I have been thinking about buying some of these, but they are SO expensive. I could buy 3 jars of peanut and a lot of Ramen noodles for the price of one MRE.


----------



## ComputerGuy (Dec 10, 2010)

MRE's are one of our in-place meal options. Not a mainstay by any means. I got them pretty cheap a year or two ago before peope started buying them up.

I love them but, I lived on them for about a year when deployed to Rwanda and the middle east.

Here is a handy site: http://www.mreinfo.com/


----------



## mojo4 (Feb 19, 2012)

Well if you store lots of MRE's you won't need to store any TP!! The meals have been a little tastier but I would have traded a days worth of MRE's for one can of refried beans! When you add in the cost and size I would probably go for more canned food. I think its much tastier, healthier and cheaper and just as easy to prepare but that's my opinion.


----------



## ndutchak1985 (Apr 5, 2011)

**Problem to work on**. Can you copy out the forum thread about MREs above, word for word and in full?

**Record extracts**.

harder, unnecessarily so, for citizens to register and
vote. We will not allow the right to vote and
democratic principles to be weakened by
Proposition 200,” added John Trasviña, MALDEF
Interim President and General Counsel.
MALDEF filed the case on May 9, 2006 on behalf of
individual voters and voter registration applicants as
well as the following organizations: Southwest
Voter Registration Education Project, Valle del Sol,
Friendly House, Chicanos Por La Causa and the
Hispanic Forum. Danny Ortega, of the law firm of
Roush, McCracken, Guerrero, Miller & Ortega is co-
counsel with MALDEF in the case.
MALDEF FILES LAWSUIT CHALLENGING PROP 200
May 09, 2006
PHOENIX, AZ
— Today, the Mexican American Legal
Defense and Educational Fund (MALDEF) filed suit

**Your solution**.
I have been thinking about buying some of these, but they are SO expensive. I could buy 3 jars of peanut and a lot of Ramen noodles for the price of one MRE.


----------



## ComputerGuy (Dec 10, 2010)

MRE's are one of our in-place meal options. Not a mainstay by any means. I got them pretty cheap a year or two ago before peope started buying them up.

I love them but, I lived on them for about a year when deployed to Rwanda and the middle east.

Here is a handy site: http://www.mreinfo.com/


----------



## mojo4 (Feb 19, 2012)

Well if you store lots of MRE's you won't need to store any TP!! The meals have been a little tastier but I would have traded a days worth of MRE's for one can of refried beans! When you add in the cost and size I would probably go for more canned food. I think its much tastier, healthier and cheaper and just as easy to prepare but that's my opinion.


----------



## ndutchak1985 (Apr 5, 2011)